Outcome: (1) “Generic market share” defined as the percentage of aggregate annual sales volume of generic medicines (sold under proprietary name) plus unbranded generic medicines (sold under their international non-proprietary name) out of total annual medicines sales volume (innovator medicines plus all generic medicines); (2) “unbranded generic market share” defined as the percentage of annual sales volume of unbranded generic medicines out of total medicines sales volume

Intervention: No specific interventions identified, but at least 15 of the 21 study countries have a national medicines policy, which typically includes pro-generic policies.

Results: The share of the total market volume of the 21 countries studied relegated to generic (unbranded and branded) medicines increased from 67% to 76% in this 10-year period, with the largest increase in the LAC region (from 60% to 76%). Notably, total market fraction of unbranded generic medicines for LAC nearly tripled from 8% to 22.5% during this time period, with Venezuela, Peru, Brazil, and Colombia showing large individual increases. Asian countries had the highest generic volume share over time; however, volume share of unbranded generics decreased in Asia in the study period (from 11% to 7%). For the ME, the volume share of generic medicines was relatively constant over time.

Conclusions: Volume share of generic medicines differs substantially by country and region, as does the share of branded versus unbranded products.
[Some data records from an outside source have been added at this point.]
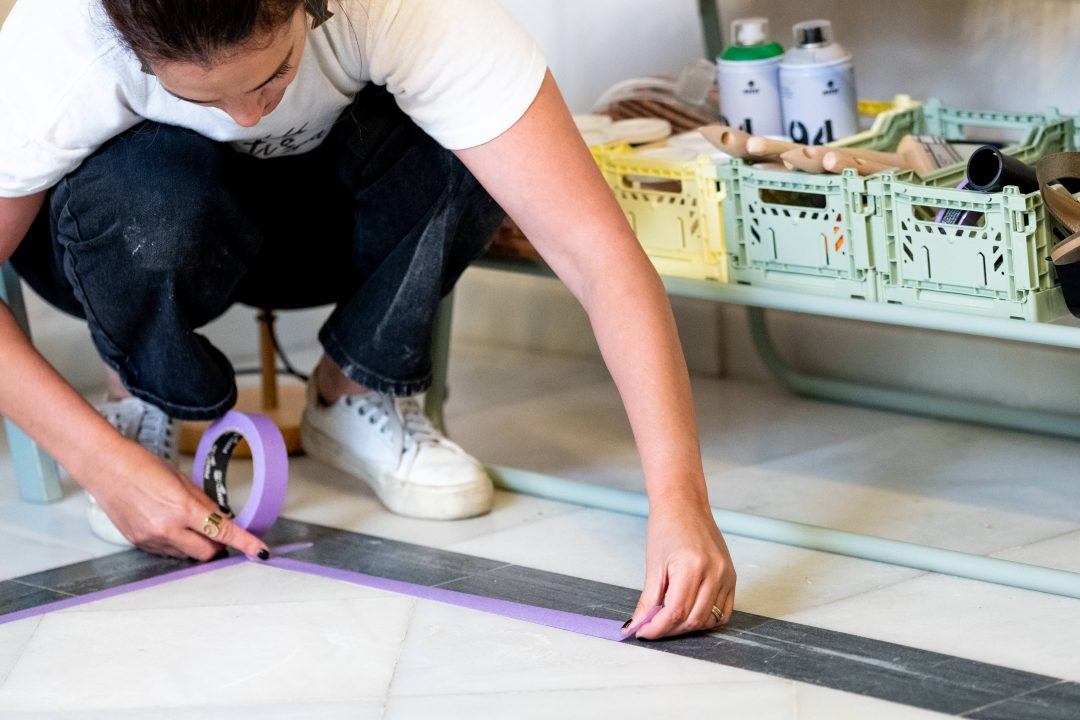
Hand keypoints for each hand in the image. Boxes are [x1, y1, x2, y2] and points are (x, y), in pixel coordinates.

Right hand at [87, 437, 269, 560]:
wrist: (106, 468)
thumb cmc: (142, 467)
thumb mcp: (181, 480)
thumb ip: (205, 503)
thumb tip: (223, 519)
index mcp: (182, 508)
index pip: (223, 531)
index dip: (245, 542)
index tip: (260, 550)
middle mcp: (167, 529)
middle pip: (207, 552)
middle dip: (217, 545)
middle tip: (216, 530)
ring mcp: (151, 539)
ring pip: (186, 555)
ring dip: (195, 544)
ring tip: (183, 520)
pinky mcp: (139, 543)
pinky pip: (167, 552)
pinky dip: (176, 543)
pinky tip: (167, 524)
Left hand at [626, 500, 735, 639]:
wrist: (684, 504)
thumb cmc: (666, 528)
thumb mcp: (653, 564)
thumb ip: (648, 599)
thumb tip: (638, 624)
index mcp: (691, 567)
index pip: (675, 612)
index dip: (657, 628)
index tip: (642, 632)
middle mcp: (714, 572)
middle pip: (693, 619)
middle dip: (670, 630)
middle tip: (652, 629)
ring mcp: (726, 575)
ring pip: (709, 619)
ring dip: (687, 628)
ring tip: (668, 622)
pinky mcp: (732, 576)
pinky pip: (724, 611)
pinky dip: (706, 620)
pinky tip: (689, 616)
The large increase in LAC might be a result of more comprehensive pro-generic policies, but this requires far more rigorous and in-depth economic and policy analyses. Retail sales data provide an important tool for pharmaceutical policy evaluation and a promising mechanism to examine the impacts of specific pro-generic policies in each country.
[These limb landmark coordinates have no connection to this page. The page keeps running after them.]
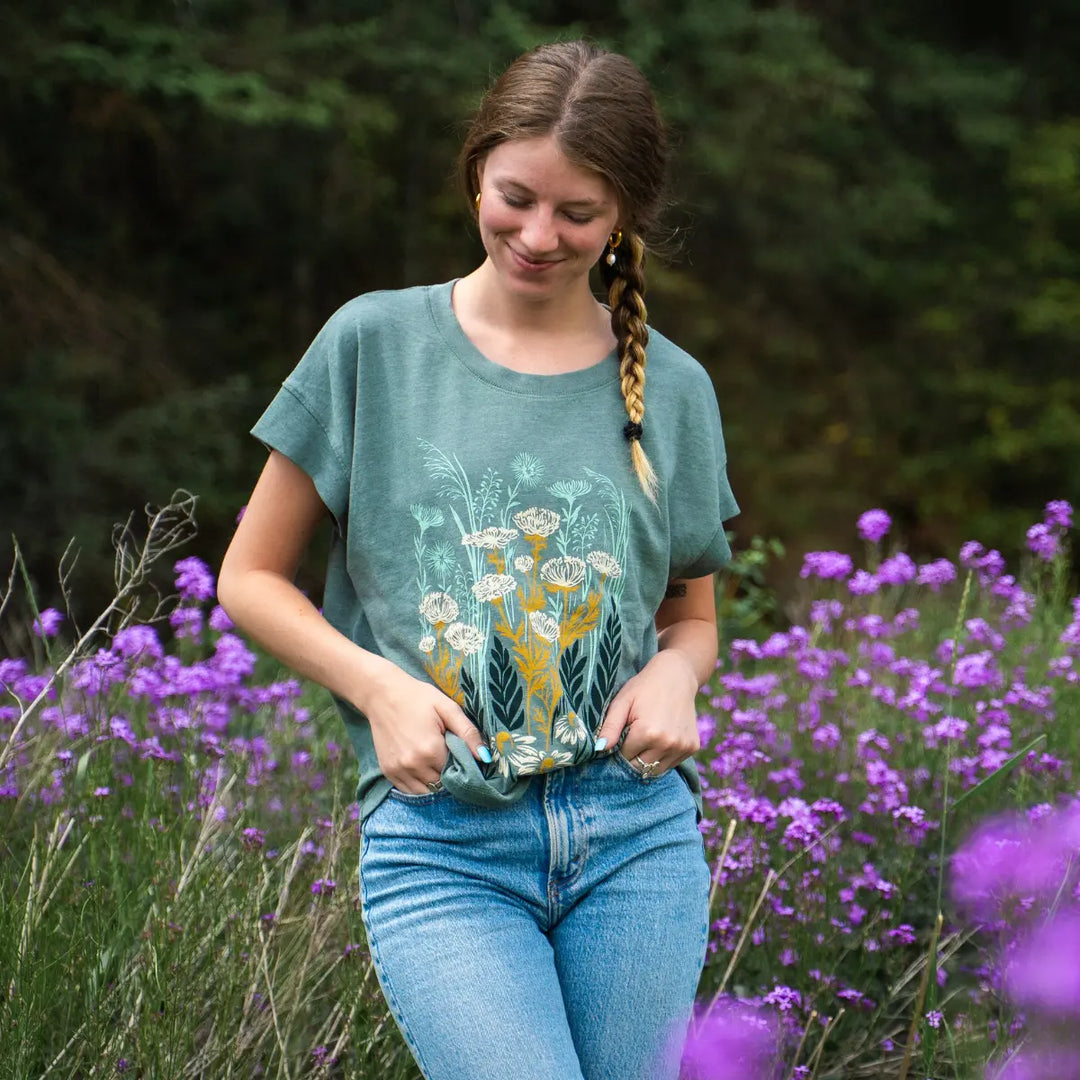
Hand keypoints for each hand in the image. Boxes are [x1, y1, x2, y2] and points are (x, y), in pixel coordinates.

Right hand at [359, 661, 488, 793]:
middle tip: (449, 757)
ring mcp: (398, 770)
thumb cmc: (418, 698)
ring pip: (426, 791)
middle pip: (442, 784)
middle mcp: (413, 764)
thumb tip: (485, 757)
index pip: (456, 772)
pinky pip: (408, 790)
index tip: (462, 755)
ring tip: (436, 763)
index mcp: (430, 749)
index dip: (462, 766)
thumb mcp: (447, 708)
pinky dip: (419, 784)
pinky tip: (423, 768)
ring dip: (434, 782)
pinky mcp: (387, 771)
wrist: (382, 694)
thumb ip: (468, 733)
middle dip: (449, 775)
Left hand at [595, 650, 700, 776]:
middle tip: (633, 737)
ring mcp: (682, 747)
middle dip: (633, 757)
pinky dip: (663, 756)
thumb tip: (599, 749)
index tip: (622, 734)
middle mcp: (667, 743)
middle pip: (641, 767)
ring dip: (648, 759)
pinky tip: (662, 737)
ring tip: (648, 736)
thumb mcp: (622, 702)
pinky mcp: (692, 747)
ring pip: (656, 770)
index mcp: (648, 733)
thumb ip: (610, 727)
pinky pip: (671, 763)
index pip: (625, 757)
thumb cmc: (644, 687)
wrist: (677, 676)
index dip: (620, 748)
Funding source: Information not provided


Taxes on Medicines

Margaret Ewen, Andrew Lacey Creese

Health Action International, Amsterdam

Problem statement: Price is an obstacle to access to medicines, and in many countries, taxes add 25 to 30% to the retail price of medicines. Yet the epidemiology of medicine taxation has barely been studied, and policy experience with tax changes and tax policy options is little documented.

Objective: To identify, describe, analyse, and discuss sales taxes on medicines, their impact on revenue generation and on medicine affordability, and their impact (positive and negative) when reduced, abolished, or reintroduced

Design: Descriptive study based on literature review and analysis of the WHO/HAI database on medicine prices

Setting: Over 60 countries at all income levels were studied for tax practices as applied to medicine, and literature was reviewed on evidence of price-responsiveness to medicine price changes.
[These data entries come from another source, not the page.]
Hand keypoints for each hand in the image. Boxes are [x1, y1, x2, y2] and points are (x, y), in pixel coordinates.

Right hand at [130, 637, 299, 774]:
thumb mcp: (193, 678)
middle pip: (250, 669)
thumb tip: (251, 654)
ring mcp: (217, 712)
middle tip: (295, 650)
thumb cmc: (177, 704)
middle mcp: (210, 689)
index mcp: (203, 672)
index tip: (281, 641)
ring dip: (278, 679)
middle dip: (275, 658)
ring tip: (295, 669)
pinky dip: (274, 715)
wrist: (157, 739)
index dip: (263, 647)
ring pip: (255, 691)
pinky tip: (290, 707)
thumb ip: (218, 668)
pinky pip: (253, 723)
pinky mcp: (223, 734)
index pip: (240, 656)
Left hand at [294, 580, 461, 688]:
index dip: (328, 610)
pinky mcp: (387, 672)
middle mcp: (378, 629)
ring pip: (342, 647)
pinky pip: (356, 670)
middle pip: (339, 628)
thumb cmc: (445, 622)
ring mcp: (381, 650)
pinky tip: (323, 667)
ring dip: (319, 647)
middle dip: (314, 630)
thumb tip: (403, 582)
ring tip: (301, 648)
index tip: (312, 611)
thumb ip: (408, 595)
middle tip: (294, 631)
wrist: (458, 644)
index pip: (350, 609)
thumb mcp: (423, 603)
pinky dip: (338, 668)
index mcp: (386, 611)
Results: Medicine tax data are presented for over 60 countries. Taxes are often the third biggest component in a medicine’s retail price, after manufacturer’s selling price and distribution mark-ups. Taxes are often levied cumulatively at local, state, and national levels. Medicine taxes yield between 0.5 and 1.6% of total government revenue for a sample of countries assessed. Countries at all income levels raise taxes from the sales of medicine. Yet some countries, including low-income countries, specifically exempt medicines from all taxes. The price-responsiveness of demand for medicines has been measured in several settings and shown to be positive but less than one, meaning that an increase in price, other things being equal, will reduce demand and vice-versa. Some groups of people (i.e., the poor and the elderly) are more sensitive to price changes than others.

Conclusion: Evidence about peoples’ price-responsiveness for health care in general and medicines in particular is reviewed, and the economic case for and against taxing medicines is assessed. Arguments for orienting tax systems away from medicines and toward health- and welfare-damaging goods and actions are presented, with some estimates of the magnitude of potential revenue generation. Higher taxes on alcohol, tobacco, sugary soft drinks, and fatty foods are shown to have sufficient potential to offset tax losses from reductions in tax on medicines in different settings.